On this day in history, October 18, 1970, the lives of Roy and Rita McBrayer changed forever. Roy, a shy boy and a month shy of his twenty-second year, and Rita, even younger, were two redneck kids weaving their way through life, Vietnam, and Nixon. When Rita awoke on this day more than four decades ago from a drug-induced sleep at Floyd Medical Center, she was given the good and glorious news by an anxious doctor: “Congratulations! You have a daughter…and a son.”

Yes, my twin sister and I celebrate our breaking into the world today, she two minutes ahead of me, and she has never let me forget it (she was also bigger and stronger than me for most of my life and took my presents away from me at every birthday party – I haven’t let her forget that either). We were born two months early and barely made to the hospital in time for delivery. Even though my mother kept telling my father she was in labor, he didn’t believe her. She is the excitable type, you know, but early labor it was (She has never let him forget that either).

Born in the foothills of the North Georgia Appalachians, I suppose I’ll be an uncultured hillbilly of sorts until the day I die. See, try as I might, I can’t shake my love for all things southern. Deep-fried cooking, Jeff Foxworthy, the sacred writings of Lewis Grizzard and Ferrol Sams, Georgia Bulldog football, grits, the Allman Brothers Band, the “See Rock City” barns, even this terrible twang when I speak: I can’t shake these off no matter how long I live.

Another southern thing I have had a hard time shaking is my religious upbringing. To be sure, there was a swarm of good and graceful people in my life. Still, I barely – and I mean barely – survived the fire-and-brimstone, fundamentalist, dispensational, hyper-legalistic, KJV-only, indoctrination of my hard shell Baptist-reared childhood. But in the great comedy of God, I have spent my adulthood in ministry, both preaching in and protesting against; both loving and leaving (sometimes loathing); both running away from and returning to the church. The faith I’m trying to keep isn’t in organized religion, however, God knows. It is in Jesus.

My experience with hard, graceless religion has rung a bell with many of you who read this every week. I hear regularly from those who have laughed, cried, and been challenged by my flimsy words here. And I also hear regularly from those have been angered by what I have to say. That’s okay too; I can bear a little hate mail because countless people have been ground into the dust of religious legalism, manipulation, guilt-bearing, and fear-mongering. And I say, enough of that. Absolutely enough.
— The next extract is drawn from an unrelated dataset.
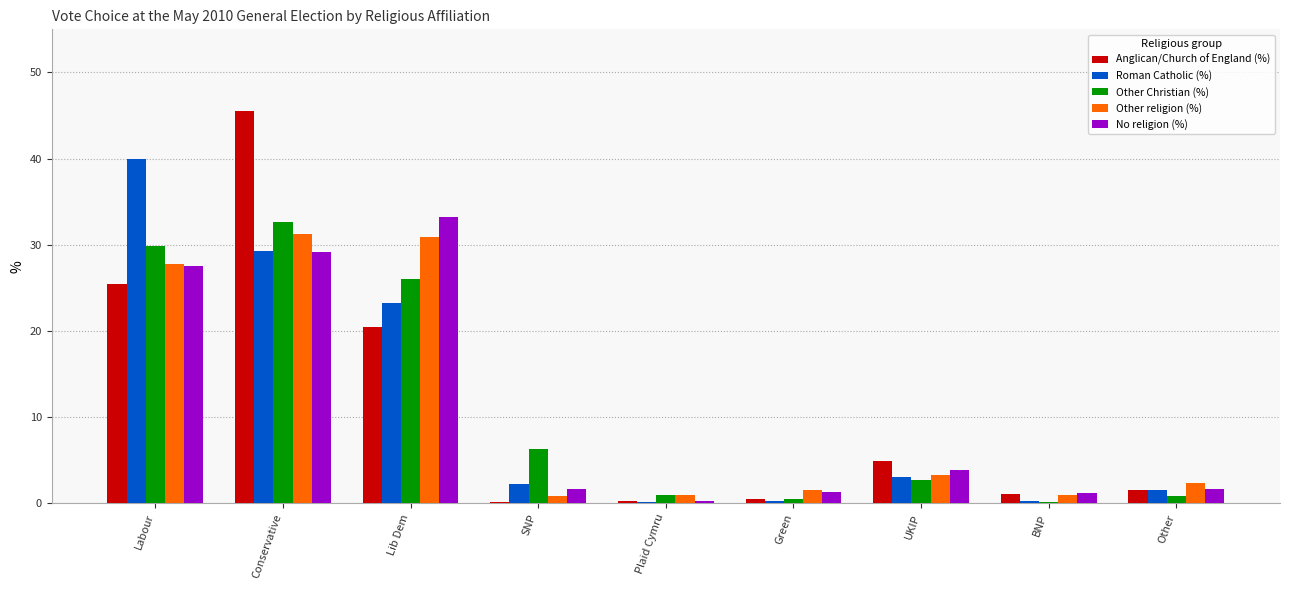

What is the sum of all Anglican/Church of England (%) values?

100.0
Christ came to give us rest and peace, the light and lightness of life, not to exchange our slavery to sin and self-destruction for the equally heavy chains of religious domination. In fact, Christ came not to start a religion at all, but to change our lives and our world with boundless grace. In the words of a bumper sticker on my wife’s car (who is older than me, shhh): “Faith is a journey; not a guilt trip.”

So, for what it is worth, and with whatever years I have left, I’ll keep saying the only thing I know to say: “God loves you, just as you are, and true life is found in the grace of his Son, Jesus.” Don’t let religion (or any other brother or sister) take that gift away from you.